* **Exercise details**
How many lines in the data below contain the string "oxygen"? Match case exactly, and reply with the number only.

* **Record excerpts**

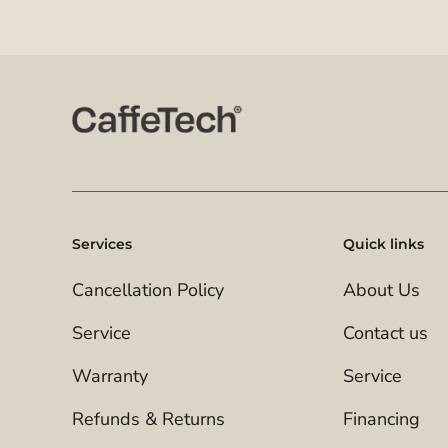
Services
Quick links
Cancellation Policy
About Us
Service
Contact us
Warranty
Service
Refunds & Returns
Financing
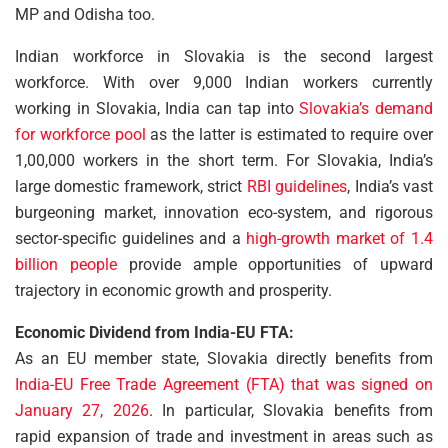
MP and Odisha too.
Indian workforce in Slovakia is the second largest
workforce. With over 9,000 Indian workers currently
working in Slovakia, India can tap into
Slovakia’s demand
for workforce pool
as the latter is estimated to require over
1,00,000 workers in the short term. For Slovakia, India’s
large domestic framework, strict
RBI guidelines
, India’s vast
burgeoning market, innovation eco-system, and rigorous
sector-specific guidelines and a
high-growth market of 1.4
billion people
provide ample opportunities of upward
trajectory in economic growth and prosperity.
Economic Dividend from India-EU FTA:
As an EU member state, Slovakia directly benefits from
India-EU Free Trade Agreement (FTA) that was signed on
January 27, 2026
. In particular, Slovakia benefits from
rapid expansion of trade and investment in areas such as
---
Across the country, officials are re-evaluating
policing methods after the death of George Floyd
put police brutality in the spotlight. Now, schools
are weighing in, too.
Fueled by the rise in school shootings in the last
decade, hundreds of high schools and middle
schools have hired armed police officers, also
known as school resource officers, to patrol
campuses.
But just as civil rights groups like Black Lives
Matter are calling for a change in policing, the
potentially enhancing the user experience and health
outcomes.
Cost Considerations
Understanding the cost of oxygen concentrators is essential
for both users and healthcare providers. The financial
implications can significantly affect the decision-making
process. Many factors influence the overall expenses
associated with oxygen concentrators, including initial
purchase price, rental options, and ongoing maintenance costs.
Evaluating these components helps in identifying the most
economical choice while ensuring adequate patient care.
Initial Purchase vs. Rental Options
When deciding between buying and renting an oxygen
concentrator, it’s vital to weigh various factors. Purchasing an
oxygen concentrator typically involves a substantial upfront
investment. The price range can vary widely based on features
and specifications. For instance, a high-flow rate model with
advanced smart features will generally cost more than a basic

* **Response area**
4